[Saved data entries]
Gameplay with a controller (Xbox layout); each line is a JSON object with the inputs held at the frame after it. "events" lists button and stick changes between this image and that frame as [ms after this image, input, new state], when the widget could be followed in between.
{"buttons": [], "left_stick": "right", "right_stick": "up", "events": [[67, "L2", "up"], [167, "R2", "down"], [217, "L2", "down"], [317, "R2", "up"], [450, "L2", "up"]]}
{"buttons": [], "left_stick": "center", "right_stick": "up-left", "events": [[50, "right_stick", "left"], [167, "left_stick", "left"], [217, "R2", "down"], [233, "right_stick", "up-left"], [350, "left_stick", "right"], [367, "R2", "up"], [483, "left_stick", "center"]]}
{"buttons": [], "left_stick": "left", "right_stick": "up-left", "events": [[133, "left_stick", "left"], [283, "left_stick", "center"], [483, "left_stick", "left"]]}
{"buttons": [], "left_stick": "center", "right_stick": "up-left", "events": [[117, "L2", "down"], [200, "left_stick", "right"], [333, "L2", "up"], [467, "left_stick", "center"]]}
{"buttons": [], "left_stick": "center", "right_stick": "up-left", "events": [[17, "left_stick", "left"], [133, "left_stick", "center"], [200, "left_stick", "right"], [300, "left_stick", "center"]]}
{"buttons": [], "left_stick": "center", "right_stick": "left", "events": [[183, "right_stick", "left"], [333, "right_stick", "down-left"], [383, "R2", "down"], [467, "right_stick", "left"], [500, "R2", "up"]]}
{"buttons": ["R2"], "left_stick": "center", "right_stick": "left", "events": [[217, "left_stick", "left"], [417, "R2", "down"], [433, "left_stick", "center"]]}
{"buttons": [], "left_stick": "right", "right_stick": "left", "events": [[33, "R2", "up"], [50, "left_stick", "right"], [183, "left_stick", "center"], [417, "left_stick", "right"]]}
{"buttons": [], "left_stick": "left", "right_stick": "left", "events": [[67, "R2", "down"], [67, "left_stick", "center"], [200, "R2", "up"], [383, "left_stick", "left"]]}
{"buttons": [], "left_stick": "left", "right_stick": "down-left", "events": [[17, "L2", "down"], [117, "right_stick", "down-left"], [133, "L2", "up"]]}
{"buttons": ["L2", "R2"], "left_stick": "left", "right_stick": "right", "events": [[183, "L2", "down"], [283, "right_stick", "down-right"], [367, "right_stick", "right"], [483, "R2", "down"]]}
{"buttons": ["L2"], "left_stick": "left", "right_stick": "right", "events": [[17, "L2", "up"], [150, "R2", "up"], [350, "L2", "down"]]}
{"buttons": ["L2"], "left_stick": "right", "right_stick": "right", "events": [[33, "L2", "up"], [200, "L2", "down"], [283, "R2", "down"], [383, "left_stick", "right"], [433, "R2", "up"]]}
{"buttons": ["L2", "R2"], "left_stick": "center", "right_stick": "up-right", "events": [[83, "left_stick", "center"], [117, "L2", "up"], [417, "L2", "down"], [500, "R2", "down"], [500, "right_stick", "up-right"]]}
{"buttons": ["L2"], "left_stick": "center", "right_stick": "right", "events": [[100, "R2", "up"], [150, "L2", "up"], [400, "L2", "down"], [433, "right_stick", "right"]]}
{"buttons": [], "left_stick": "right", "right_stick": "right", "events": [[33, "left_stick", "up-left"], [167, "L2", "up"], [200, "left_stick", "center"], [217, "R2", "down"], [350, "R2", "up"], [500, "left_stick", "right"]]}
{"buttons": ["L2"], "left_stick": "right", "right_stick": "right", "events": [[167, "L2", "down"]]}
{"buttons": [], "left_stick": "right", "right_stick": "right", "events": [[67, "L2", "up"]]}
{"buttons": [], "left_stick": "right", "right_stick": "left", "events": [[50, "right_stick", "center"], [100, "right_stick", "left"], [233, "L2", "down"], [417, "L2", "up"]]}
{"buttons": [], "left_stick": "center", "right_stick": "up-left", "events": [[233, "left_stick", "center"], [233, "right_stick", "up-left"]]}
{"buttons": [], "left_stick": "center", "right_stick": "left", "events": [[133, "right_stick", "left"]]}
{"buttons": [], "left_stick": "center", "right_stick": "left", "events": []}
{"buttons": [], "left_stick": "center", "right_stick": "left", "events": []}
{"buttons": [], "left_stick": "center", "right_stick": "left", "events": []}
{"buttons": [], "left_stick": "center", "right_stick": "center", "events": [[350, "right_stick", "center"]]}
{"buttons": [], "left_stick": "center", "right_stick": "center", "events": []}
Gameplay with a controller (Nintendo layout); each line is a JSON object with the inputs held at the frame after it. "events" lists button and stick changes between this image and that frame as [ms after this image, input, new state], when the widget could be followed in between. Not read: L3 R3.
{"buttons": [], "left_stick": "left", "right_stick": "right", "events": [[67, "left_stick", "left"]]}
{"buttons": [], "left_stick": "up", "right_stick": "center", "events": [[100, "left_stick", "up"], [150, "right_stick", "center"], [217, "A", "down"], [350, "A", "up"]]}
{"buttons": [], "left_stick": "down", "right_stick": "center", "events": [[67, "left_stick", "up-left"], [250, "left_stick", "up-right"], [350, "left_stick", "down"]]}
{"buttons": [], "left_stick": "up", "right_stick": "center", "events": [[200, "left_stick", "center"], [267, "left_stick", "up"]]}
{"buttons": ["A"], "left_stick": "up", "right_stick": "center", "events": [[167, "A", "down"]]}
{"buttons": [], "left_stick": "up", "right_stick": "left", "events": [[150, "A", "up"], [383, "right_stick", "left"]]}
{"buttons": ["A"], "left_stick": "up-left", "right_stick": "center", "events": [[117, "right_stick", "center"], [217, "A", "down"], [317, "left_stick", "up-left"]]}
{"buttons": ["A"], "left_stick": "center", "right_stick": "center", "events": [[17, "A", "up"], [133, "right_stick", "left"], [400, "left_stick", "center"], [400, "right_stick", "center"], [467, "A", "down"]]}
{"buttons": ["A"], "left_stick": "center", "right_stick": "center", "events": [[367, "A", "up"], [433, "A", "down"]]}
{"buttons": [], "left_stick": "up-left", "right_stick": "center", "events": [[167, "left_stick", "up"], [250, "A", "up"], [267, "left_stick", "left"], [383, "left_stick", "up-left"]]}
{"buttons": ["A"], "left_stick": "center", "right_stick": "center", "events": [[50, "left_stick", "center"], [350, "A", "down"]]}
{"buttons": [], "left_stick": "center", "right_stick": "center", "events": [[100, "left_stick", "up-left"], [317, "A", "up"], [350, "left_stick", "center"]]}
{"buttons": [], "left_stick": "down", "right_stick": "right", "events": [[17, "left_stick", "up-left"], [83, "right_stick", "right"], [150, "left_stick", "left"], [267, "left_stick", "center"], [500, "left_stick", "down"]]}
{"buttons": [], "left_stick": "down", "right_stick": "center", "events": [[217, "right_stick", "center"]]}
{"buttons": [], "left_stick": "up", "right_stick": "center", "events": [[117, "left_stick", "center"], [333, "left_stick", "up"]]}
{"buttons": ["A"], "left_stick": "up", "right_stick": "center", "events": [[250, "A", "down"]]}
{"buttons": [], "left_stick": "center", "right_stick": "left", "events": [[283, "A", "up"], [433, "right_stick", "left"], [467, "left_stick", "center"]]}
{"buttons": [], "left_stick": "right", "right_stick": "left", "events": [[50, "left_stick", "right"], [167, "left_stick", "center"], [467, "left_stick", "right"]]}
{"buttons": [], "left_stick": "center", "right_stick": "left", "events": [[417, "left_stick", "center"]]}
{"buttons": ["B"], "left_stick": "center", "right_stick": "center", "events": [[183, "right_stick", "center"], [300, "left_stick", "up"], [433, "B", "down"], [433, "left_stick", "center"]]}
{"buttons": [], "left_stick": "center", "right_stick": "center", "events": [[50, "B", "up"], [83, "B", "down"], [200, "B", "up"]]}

**Instructions to follow**. Each entry above needs to be duplicated exactly.

**Exercise answer**.
Gameplay with a controller (Xbox layout); each line is a JSON object with the inputs held at the frame after it. "events" lists button and stick changes between this image and that frame as [ms after this image, input, new state], when the widget could be followed in between.
{"buttons": [], "left_stick": "right", "right_stick": "up", "events": [[67, "L2", "up"], [167, "R2", "down"], [217, "L2", "down"], [317, "R2", "up"], [450, "L2", "up"]]}
{"buttons": [], "left_stick": "center", "right_stick": "up-left", "events": [[50, "right_stick", "left"], [167, "left_stick", "left"], [217, "R2", "down"], [233, "right_stick", "up-left"], [350, "left_stick", "right"], [367, "R2", "up"], [483, "left_stick", "center"]]}
{"buttons": [], "left_stick": "left", "right_stick": "up-left", "events": [[133, "left_stick", "left"], [283, "left_stick", "center"], [483, "left_stick", "left"]]}
{"buttons": [], "left_stick": "center", "right_stick": "up-left", "events": [[117, "L2", "down"], [200, "left_stick", "right"], [333, "L2", "up"], [467, "left_stick", "center"]]}
{"buttons": [], "left_stick": "center", "right_stick": "up-left", "events": [[17, "left_stick", "left"], [133, "left_stick", "center"], [200, "left_stick", "right"], [300, "left_stick", "center"]]}
{"buttons": [], "left_stick": "center", "right_stick": "left", "events": [[183, "right_stick", "left"], [333, "right_stick", "down-left"], [383, "R2", "down"], [467, "right_stick", "left"], [500, "R2", "up"]]}
{"buttons": ["R2"], "left_stick": "center", "right_stick": "left", "events": [[217, "left_stick", "left"], [417, "R2", "down"], [433, "left_stick", "center"]]}
{"buttons": [], "left_stick": "right", "right_stick": "left", "events": [[33, "R2", "up"], [50, "left_stick", "right"], [183, "left_stick", "center"], [417, "left_stick", "right"]]}
{"buttons": [], "left_stick": "left", "right_stick": "left", "events": [[67, "R2", "down"], [67, "left_stick", "center"], [200, "R2", "up"], [383, "left_stick", "left"]]}
{"buttons": [], "left_stick": "left", "right_stick": "down-left", "events": [[17, "L2", "down"], [117, "right_stick", "down-left"], [133, "L2", "up"]]}
{"buttons": ["L2", "R2"], "left_stick": "left", "right_stick": "right", "events": [[183, "L2", "down"], [283, "right_stick", "down-right"], [367, "right_stick", "right"], [483, "R2", "down"]]}
{"buttons": ["L2"], "left_stick": "left", "right_stick": "right", "events": [[17, "L2", "up"], [150, "R2", "up"], [350, "L2", "down"]]}
{"buttons": ["L2"], "left_stick": "right", "right_stick": "right", "events": [[33, "L2", "up"], [200, "L2", "down"], [283, "R2", "down"], [383, "left_stick", "right"], [433, "R2", "up"]]}
{"buttons": ["L2", "R2"], "left_stick": "center", "right_stick": "up-right", "events": [[83, "left_stick", "center"], [117, "L2", "up"], [417, "L2", "down"], [500, "R2", "down"], [500, "right_stick", "up-right"]]}
{"buttons": ["L2"], "left_stick": "center", "right_stick": "right", "events": [[100, "R2", "up"], [150, "L2", "up"], [400, "L2", "down"], [433, "right_stick", "right"]]}
{"buttons": [], "left_stick": "right", "right_stick": "right", "events": [[33, "left_stick", "up-left"], [167, "L2", "up"], [200, "left_stick", "center"], [217, "R2", "down"], [350, "R2", "up"], [500, "left_stick", "right"]]}
{"buttons": ["L2"], "left_stick": "right", "right_stick": "right", "events": [[167, "L2", "down"]]}
{"buttons": [], "left_stick": "right", "right_stick": "right", "events": [[67, "L2", "up"]]}
{"buttons": [], "left_stick": "right", "right_stick": "left", "events": [[50, "right_stick", "center"], [100, "right_stick", "left"], [233, "L2", "down"], [417, "L2", "up"]]}
{"buttons": [], "left_stick": "center", "right_stick": "up-left", "events": [[233, "left_stick", "center"], [233, "right_stick", "up-left"]]}
{"buttons": [], "left_stick": "center", "right_stick": "left", "events": [[133, "right_stick", "left"]]}
{"buttons": [], "left_stick": "center", "right_stick": "left", "events": []}
{"buttons": [], "left_stick": "center", "right_stick": "left", "events": []}
{"buttons": [], "left_stick": "center", "right_stick": "left", "events": []}
{"buttons": [], "left_stick": "center", "right_stick": "center", "events": [[350, "right_stick", "center"]]}
{"buttons": [], "left_stick": "center", "right_stick": "center", "events": []}
Gameplay with a controller (Nintendo layout); each line is a JSON object with the inputs held at the frame after it. "events" lists button and stick changes between this image and that frame as [ms after this image, input, new state], when the widget could be followed in between. Not read: L3 R3.
{"buttons": [], "left_stick": "left", "right_stick": "right", "events": [[67, "left_stick", "left"]]}
{"buttons": [], "left_stick": "up", "right_stick": "center", "events": [[100, "left_stick", "up"], [150, "right_stick", "center"], [217, "A", "down"], [350, "A", "up"]]}
{"buttons": [], "left_stick": "down", "right_stick": "center", "events": [[67, "left_stick", "up-left"], [250, "left_stick", "up-right"], [350, "left_stick", "down"]]}
{"buttons": [], "left_stick": "up", "right_stick": "center", "events": [[200, "left_stick", "center"], [267, "left_stick", "up"]]}
{"buttons": ["A"], "left_stick": "up", "right_stick": "center", "events": [[167, "A", "down"]]}
{"buttons": [], "left_stick": "up", "right_stick": "left", "events": [[150, "A", "up"], [383, "right_stick", "left"]]}
{"buttons": ["A"], "left_stick": "up-left", "right_stick": "center", "events": [[117, "right_stick", "center"], [217, "A", "down"], [317, "left_stick", "up-left"]]}
{"buttons": ["A"], "left_stick": "center", "right_stick": "center", "events": [[17, "A", "up"], [133, "right_stick", "left"], [400, "left_stick", "center"], [400, "right_stick", "center"], [467, "A", "down"]]}
{"buttons": ["A"], "left_stick": "center", "right_stick": "center", "events": [[367, "A", "up"], [433, "A", "down"]]}
{"buttons": [], "left_stick": "up-left", "right_stick": "center", "events": [[167, "left_stick", "up"], [250, "A", "up"], [267, "left_stick", "left"], [383, "left_stick", "up-left"]]}
{"buttons": ["A"], "left_stick": "center", "right_stick": "center", "events": [[50, "left_stick", "center"], [350, "A", "down"]]}
{"buttons": [], "left_stick": "center", "right_stick": "center", "events": [[100, "left_stick", "up-left"], [317, "A", "up"], [350, "left_stick", "center"]]}
{"buttons": [], "left_stick": "down", "right_stick": "right", "events": [[17, "left_stick", "up-left"], [83, "right_stick", "right"], [150, "left_stick", "left"], [267, "left_stick", "center"], [500, "left_stick", "down"]]}
{"buttons": [], "left_stick": "down", "right_stick": "center", "events": [[217, "right_stick", "center"]]}
{"buttons": [], "left_stick": "up", "right_stick": "center", "events": [[117, "left_stick", "center"], [333, "left_stick", "up"]]}
{"buttons": ["A"], "left_stick": "up", "right_stick": "center", "events": [[250, "A", "down"]]}
{"buttons": [], "left_stick": "center", "right_stick": "left", "events": [[283, "A", "up"], [433, "right_stick", "left"], [467, "left_stick", "center"]]}
{"buttons": [], "left_stick": "right", "right_stick": "left", "events": [[50, "left_stick", "right"], [167, "left_stick", "center"], [467, "left_stick", "right"]]}
{"buttons": [], "left_stick": "center", "right_stick": "left", "events": [[417, "left_stick", "center"]]}
{"buttons": ["B"], "left_stick": "center", "right_stick": "center", "events": [[183, "right_stick", "center"], [300, "left_stick", "up"], [433, "B", "down"], [433, "left_stick", "center"]]}
{"buttons": [], "left_stick": "center", "right_stick": "center", "events": [[50, "B", "up"], [83, "B", "down"], [200, "B", "up"]]}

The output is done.